How did this model come to be?
I dont quite get what this model is about. Is it just a 8-bit version of starcoderplus? Did you train it more? Its clearly smaller in terms of file size by about half so at the very least its quantized but your readme doesnt really explain the main difference between this and the original starcoderplus. I think you should update it and add some more information
After looking a second time i did see this
"OpenChat is a series of open-source language models fine-tuned on a diverse and high-quality dataset of multi-round conversations. With only ~6K GPT-4 conversations filtered from the ~90K ShareGPT conversations, OpenChat is designed to achieve high performance with limited data."

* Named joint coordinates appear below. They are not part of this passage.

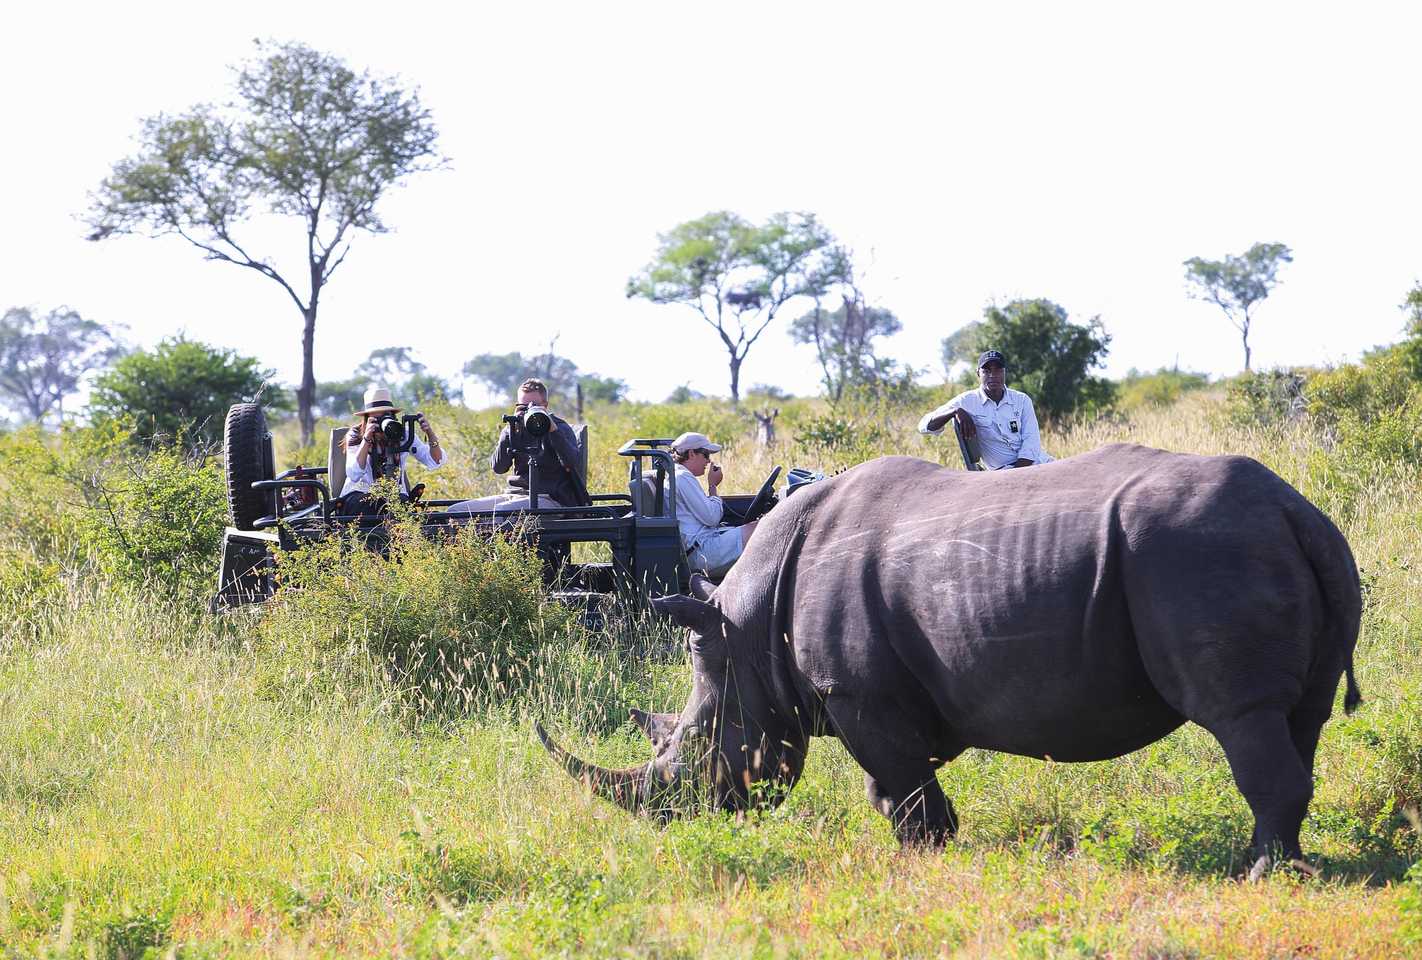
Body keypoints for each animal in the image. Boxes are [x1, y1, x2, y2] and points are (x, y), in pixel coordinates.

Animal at [539, 445, 1363, 876]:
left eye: (699, 747)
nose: (678, 824)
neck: (746, 632)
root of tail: (1296, 511)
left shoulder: (855, 690)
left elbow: (899, 777)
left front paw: (922, 854)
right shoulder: (886, 689)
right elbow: (893, 779)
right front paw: (926, 845)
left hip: (1200, 556)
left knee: (1242, 716)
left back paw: (1260, 876)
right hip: (1275, 547)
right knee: (1301, 717)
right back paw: (1287, 865)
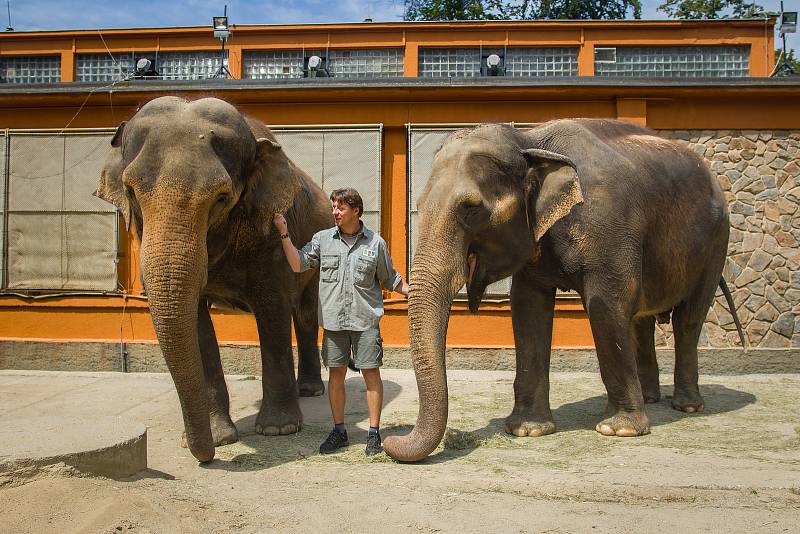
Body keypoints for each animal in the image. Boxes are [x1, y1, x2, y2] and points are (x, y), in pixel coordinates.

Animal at [95, 96, 332, 464]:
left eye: (222, 198)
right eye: (131, 193)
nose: (205, 459)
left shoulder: (270, 241)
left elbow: (273, 311)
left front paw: (278, 430)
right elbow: (195, 323)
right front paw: (221, 438)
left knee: (304, 314)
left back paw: (309, 390)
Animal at [384, 119, 748, 462]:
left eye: (471, 208)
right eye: (418, 204)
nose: (390, 441)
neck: (529, 141)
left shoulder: (608, 225)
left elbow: (604, 305)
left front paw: (619, 430)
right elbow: (528, 308)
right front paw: (528, 429)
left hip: (717, 241)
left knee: (688, 319)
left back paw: (686, 407)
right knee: (642, 322)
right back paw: (650, 399)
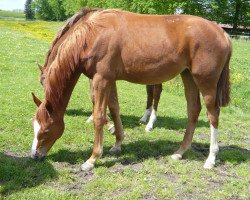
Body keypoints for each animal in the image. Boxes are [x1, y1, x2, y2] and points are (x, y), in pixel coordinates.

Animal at [30, 9, 230, 172]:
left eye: (46, 130)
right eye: (34, 126)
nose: (34, 156)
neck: (93, 34)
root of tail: (222, 32)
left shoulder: (101, 79)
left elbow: (99, 115)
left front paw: (92, 159)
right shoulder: (109, 80)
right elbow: (114, 108)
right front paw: (118, 143)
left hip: (206, 81)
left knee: (213, 114)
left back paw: (211, 159)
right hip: (188, 76)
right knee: (193, 109)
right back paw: (179, 152)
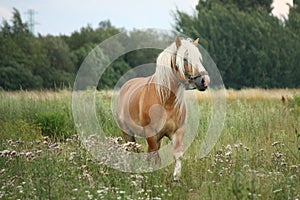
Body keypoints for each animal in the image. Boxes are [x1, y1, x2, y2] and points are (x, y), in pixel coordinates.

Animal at [116, 36, 210, 181]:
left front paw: (176, 177)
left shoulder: (177, 132)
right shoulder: (150, 133)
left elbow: (177, 155)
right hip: (127, 133)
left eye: (199, 59)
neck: (166, 100)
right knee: (131, 151)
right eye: (185, 59)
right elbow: (156, 157)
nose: (205, 81)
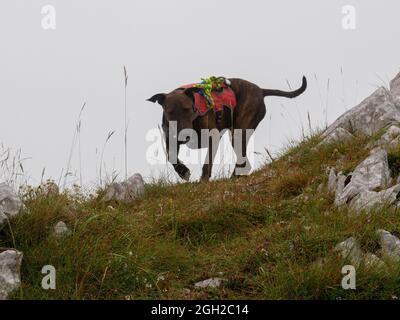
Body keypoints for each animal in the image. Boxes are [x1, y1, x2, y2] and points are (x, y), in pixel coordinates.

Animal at [147, 75, 306, 180]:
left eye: (187, 109)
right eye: (170, 112)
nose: (184, 135)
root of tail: (261, 90)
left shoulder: (213, 138)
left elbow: (207, 164)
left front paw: (202, 181)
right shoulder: (170, 139)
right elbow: (171, 157)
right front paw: (183, 171)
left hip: (239, 132)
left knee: (243, 162)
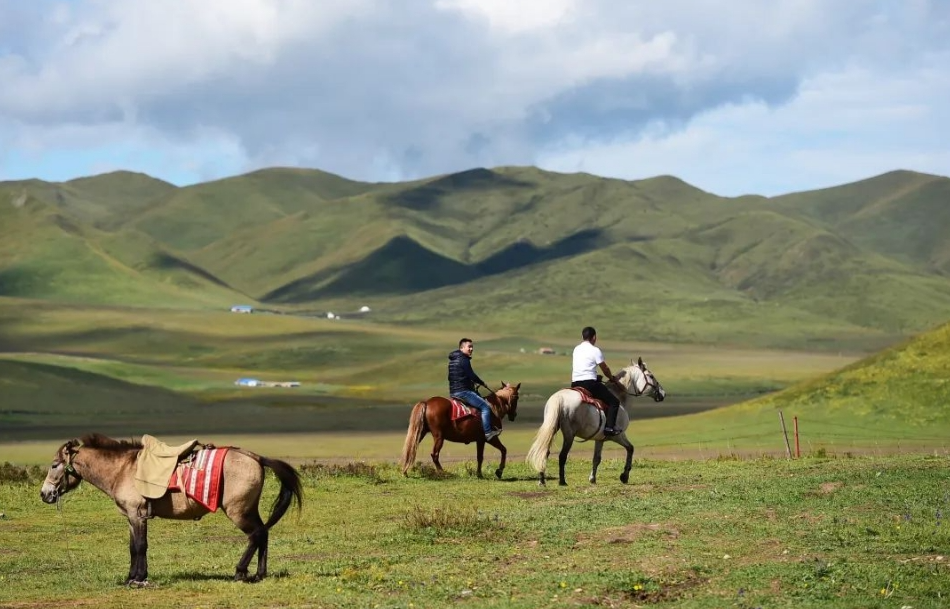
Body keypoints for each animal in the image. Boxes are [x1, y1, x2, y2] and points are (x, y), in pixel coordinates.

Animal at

However it doesnt explain how the model is smaller in size. I would at least add what level of quantization you guys did to make the model smaller
Raw checkpoints are in float32. This version uses bfloat16 for training, so it is 1/2 smaller in size. This is a full weight fine-tuned version.
Oh ok thank you
Hello,
I'm trying to use the model on my PC with a total of 32G of RAM (with about 16G of GPU). The weights are loaded and shared between GPU and CPU. The inference takes 200min on average. Is this normal?
Also, I try a lot of prompts to use the model like a cat that takes a cobol code and sends me back what the code does. But I get back my entire prompt + the answer and not just the answer. Finally, although the answer is always on the right track, it's not always complete because it's long and too detailed. You have to increase the "max_new_token" a lot to get a complete answer and this increases the inference time. How can I correct these problems? Thank you very much.